公開されたのは、工事最終年度の2015年度に復旧・整備した付属屋内の常設展示施設と正門。展示施設には岩出山伊達家4代村泰が仙台藩の儒学者佐久間洞 巌に宛てた礼状や、3代宗親と村泰が妻を迎え入れた縁がある京都・冷泉家からの手紙など計67点の史料とレプリカ、解説パネルが並ぶ。
正門は柱が傾いたり、土壁が剥がれ落ちたりしたのを修復した。
江戸時代に岩出山伊達家の学問所だった旧有備館は震災で象徴的な建物だった御改所(おあらためどころ)(主屋)が倒壊。柱33本のうち30本が折れるなど したため、鉄骨を入れ震度6強の揺れに耐えられるよう復元した。家臣の控えの間などに使われた付属屋は倒壊を免れたが、礎石からずれるなどの大きな被害を 受けた。
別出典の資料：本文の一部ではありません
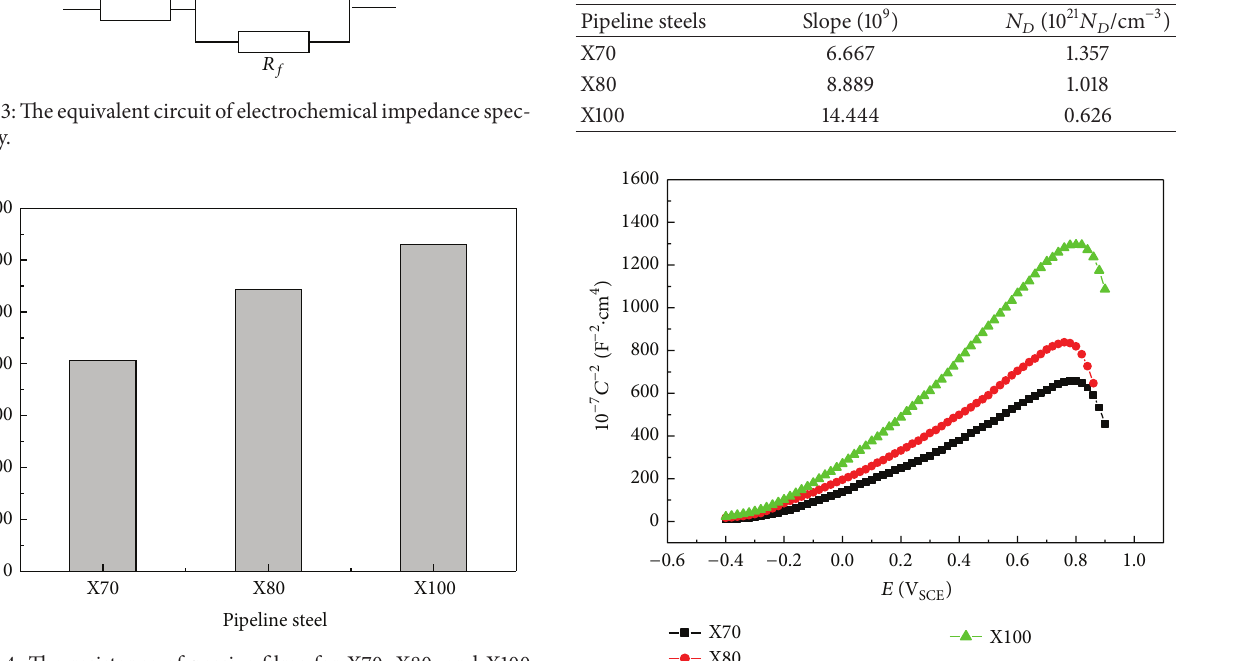
Figure 4: The resistance of passive films for X70, X80, and X100 pipeline steels in 3.5 wt.% NaCl solution.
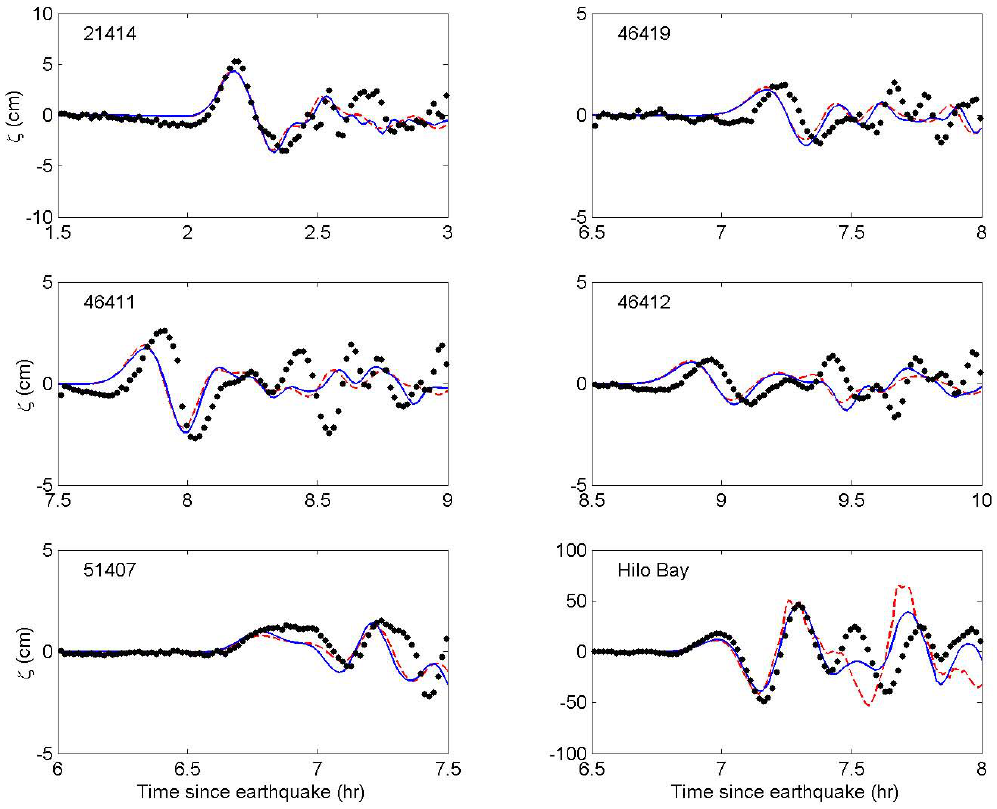
Fig. 17. Time series of water surface elevations at DART sensors and Hilo Bay tide station in the 2006 Kuril Islands tsunami event: Boussinesq (—), MOST (- -) and measurements ( (cid:5)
復旧工事は11年5月に始まり、主屋と付属屋の復旧は昨年3月に終了。展示施設と正門の復旧が残っていた。
25日に関係者が完成式を行う。6月1日以降の一般公開は有料で、一般300円、高校生200円、小中学生150円。開館時間は午前9時~午後5時。月曜休館。連絡先は旧有備館0229(72)1344。